Whenever I give directions, I use colour as a reference. Like, turn left at the house with the turquoise garage doors. Heaven help us if the owners repaint their doors another colour without me knowing. Thank goodness for Google maps now. And GPS’s... I’ve just found a BlackBerry app which is easy to use, gives directions in an English accent which I can understand. And yes, the screen is in... You guessed it... colour.
When my boys were young, their clothes were colour coded. New clothes, before they were even so much as put near a body, were run through the sewing machine with colour thread zigzagged on the inside labels. Red for Dane, green for Justyn, Wade loved blue and hello! (yellow) for Gregory, the little shit. That way we never had arguments about who owned what.
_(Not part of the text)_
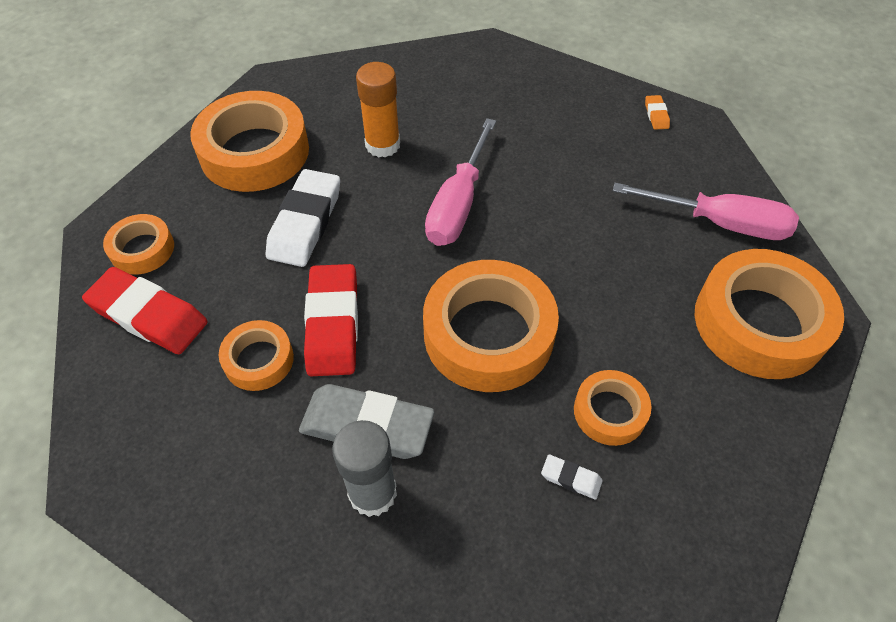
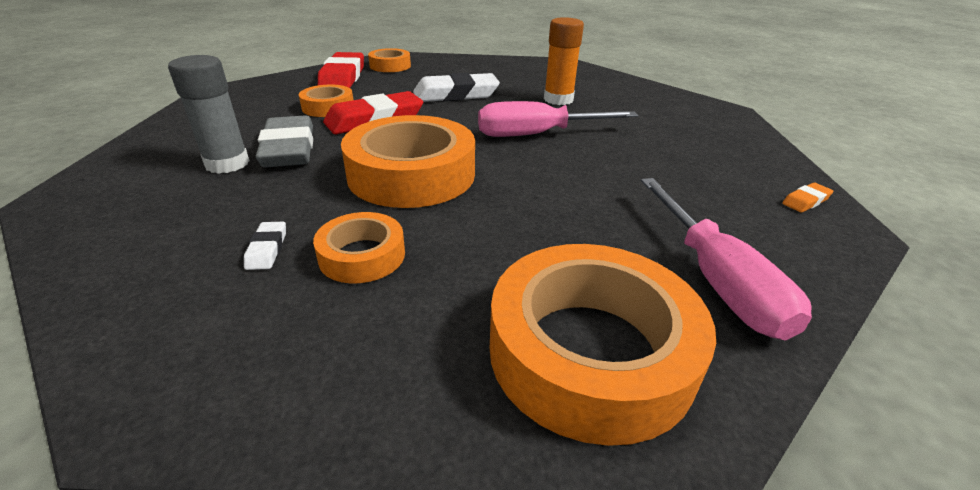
camera: 60 degrees right, 20 degrees down
orange tape [190,91,309,192] -> none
Peter will still to this day shout up the staircase "where’d you keep the roll of string?" and I'll reply “in the blue Tupperware box with the orange lid in the cupboard where the red tea-towels are kept”. Colour again.
I am not, and have never been, scared of colour. Even my language, particularly when I'm miffed, becomes exceptionally colourful. The air can turn twelve different shades of blue when I lose the plot. That's when the kids and the cats feel the electricity in the air and they all run away.
As a child I loved getting Crayola as gifts. My Aunty Doreen, who was a real lady, was always the one to buy me the biggest set at Christmas time. I think the largest set I ever received was about 64 pieces – plus there were metallic bronze, silver and gold crayons in a separate bonus box. Those three would be savoured for the most splendid of pictures, usually adding bling (which did I mention I love?) to my artistic masterpieces. I would take the crayons out of their boxes, lay them out in their shades, from darkest to lightest, and would more often than not draw something which would include a rainbow or two. With the pot ‘o gold coloured in, in metallic gold Crayola, right where it belonged. At the bottom of the rainbow.
Even today, with my machine embroidery, I have a chest of drawers holding many different colours of threads, all neatly arranged into shades, from darkest to light, and in the format of a rainbow. Purples and pinks to reds, oranges and yellows, blues to greens not forgetting blacks, greys, whites, and metallics.
I love rainbows. All those colours together make my heart very happy. Fact, if I could get to the pot o’ gold at the bottom of the rainbow I'd be even happier. Wouldn't we all. That a rainbow is formed because of various phenomena like refraction and reflection to produce a magical arc over my head is, in my mind, never short of a miracle.
And best of all... I live in a Rainbow Nation. How cool is that!